I’ve finally found a way to manage the vast amount of RSS feeds I read on a daily basis: some are for work in order to keep up with developments in the IT industry, others are of merely personal interest. After trying many, many different feed readers, I’ve settled on Google Reader because I can use it at any of the numerous computer I encounter at home, at work and place in between.
(If you don’t know what RSS is, I reckon it’s time to stop banging rocks together in your cave-lair and drag yourself into the real world.)
The problem with using Google Reader (or any RSS feed reader) is how to arrange your feeds so that you can see the posts which are important to you and gather the rest for reading when you have more time.
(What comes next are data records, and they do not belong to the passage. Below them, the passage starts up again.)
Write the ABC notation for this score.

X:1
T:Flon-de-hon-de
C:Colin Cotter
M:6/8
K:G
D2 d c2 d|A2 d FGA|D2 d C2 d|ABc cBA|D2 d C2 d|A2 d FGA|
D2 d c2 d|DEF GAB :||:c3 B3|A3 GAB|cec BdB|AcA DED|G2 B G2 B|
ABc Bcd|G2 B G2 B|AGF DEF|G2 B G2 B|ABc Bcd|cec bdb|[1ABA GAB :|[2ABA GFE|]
How do you make sure you read the gems and leave the vase swaths of rubbish until you have time.
As far as I can see there are three basic organisational strategies. You can organise by:
- Subject; eg: fencing, astronomy, technology, comics, etc.
- Priority; eg: must read, read occasionally, read only when I have time, etc
- Type; eg: a blog, a web site update noticiation, a podcast, etc
However, given that most feed readers only allow a single folder structure, should you organise your feeds by subject, you lose the ability to group them by priority or feed type. This is where Google Reader comes into it’s own.
Google Reader, too, has folders but they’re really just glorified tags which means you can assign a feed to multiple folders. Yay. Here’s how I do it.
First, I organise by priority. This is encoded in the _Major, _Minor, _Other and _Lifehacker folders. The priority order is feeds in _Major I must read every day down to those in the _Lifehacker folder (because of the RSS spam it generates) I can simply mark as read if I don’t have time or couldn’t be bothered reading them. The underscore at the start of the folder name is simply to ensure that these folders appear first in the alphabetical list of folders.
Next, I organise by the purpose or type of the RSS feed. These are the folders in brackets ([…]). If I’m lacking time for reading, I can easily mark as read all the feeds which simply notify me of updates to web sites and concentrate on those which give me real content.
Finally, and for me least useful in the everyday, is the categorisation by subject. This is the rest of the folders, some 20 odd more folders. The folder structure seemed incomplete without a subject category but I can’t say I’m ever actually used any of these folders.